I remember being in high school and wishing it was over. I remember asking for items for the apartment I was getting as soon as I turned 18, the boyfriend I was going to be with forever, the friends I would never lose contact with, the life I couldn't wait to outgrow.
It's already been eight years since I graduated. I have just started talking to some of those friends again, and others either I still haven't been in contact with or we have just changed too much. My husband and I own our own house and have three children, and he certainly (and very, very thankfully) is not that boyfriend I thought he would be. Now I'm begging for time to slow down.
Growing up, I always got annoyed when family would say 'Wow. She's growing like a weed,' or 'I wish I could put a rock on top of her head to keep her from growing,' but now I find myself wishing for similar. I look at two little girls and a little boy who are growing at rates I can't even keep up with. I can't even tell you how many well-check visits we've gone to. All I know is it's enough to make my head spin. How in the world is my little girl already almost 4? How did my baby girl just turn 2? And my little boy is already over half way to where my girls were when they stopped breastfeeding.

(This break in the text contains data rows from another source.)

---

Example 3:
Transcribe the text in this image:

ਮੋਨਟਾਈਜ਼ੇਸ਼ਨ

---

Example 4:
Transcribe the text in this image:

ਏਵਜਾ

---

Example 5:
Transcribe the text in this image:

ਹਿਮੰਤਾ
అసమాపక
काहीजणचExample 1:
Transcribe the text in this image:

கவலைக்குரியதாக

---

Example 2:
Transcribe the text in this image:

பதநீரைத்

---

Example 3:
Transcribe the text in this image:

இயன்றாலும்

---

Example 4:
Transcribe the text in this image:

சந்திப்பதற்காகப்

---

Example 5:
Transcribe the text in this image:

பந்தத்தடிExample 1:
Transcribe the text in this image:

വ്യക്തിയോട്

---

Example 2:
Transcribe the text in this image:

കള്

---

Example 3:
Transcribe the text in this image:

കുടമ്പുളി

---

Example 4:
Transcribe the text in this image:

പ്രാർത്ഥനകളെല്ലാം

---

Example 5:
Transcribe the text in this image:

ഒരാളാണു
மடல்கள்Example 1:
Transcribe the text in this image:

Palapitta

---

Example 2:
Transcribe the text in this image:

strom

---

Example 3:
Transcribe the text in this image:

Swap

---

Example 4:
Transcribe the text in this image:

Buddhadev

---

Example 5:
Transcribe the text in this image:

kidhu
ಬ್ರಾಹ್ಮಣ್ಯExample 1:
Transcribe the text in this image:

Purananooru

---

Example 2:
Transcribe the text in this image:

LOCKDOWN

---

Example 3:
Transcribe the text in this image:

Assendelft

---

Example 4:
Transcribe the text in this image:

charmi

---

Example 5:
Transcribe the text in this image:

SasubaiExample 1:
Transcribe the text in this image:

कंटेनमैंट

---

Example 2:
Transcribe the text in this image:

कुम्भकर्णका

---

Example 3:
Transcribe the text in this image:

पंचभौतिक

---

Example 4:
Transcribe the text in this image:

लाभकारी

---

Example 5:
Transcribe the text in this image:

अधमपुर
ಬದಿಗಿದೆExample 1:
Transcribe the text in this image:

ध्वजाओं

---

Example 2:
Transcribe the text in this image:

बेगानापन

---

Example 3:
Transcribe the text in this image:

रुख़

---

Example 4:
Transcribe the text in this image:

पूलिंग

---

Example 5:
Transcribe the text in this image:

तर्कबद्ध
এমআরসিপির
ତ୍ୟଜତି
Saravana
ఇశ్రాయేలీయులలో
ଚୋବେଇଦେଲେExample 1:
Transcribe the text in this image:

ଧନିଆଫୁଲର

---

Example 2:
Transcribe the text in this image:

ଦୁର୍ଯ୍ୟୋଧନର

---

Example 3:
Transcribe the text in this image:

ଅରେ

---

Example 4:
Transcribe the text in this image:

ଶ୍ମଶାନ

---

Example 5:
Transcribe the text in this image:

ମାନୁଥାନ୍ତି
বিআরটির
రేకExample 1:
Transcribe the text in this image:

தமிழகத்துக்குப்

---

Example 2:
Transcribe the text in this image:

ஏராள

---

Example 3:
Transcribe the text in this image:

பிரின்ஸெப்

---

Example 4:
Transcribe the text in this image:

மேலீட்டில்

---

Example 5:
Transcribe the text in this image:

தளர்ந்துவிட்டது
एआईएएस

When I look in the mirror, I can't believe what I see. I'm getting old. Over 1/4 of a century behind me, and well on my way to 30. Sure, it's not that old in the grand scheme, but if I blink my eyes again, I'll have another 1/4 of a century behind me, and my children won't be the ones looking at me with loving, trusting eyes. Instead of sweet little voices calling 'Mommy!' they'll be calling 'Grandma!'
Even knowing all of that, I also know my eyes will still fill to the brim, I'll still wonder how my babies grew so fast, and I'll still wrap my arms lovingly around the babies that call for me. Yes, life is flying by, and it will continue to leave me breathless. But at least I know the breakneck pace my life is going at now is paving the way for a future filled with love, laughter, and everyday miracles, just like it is now.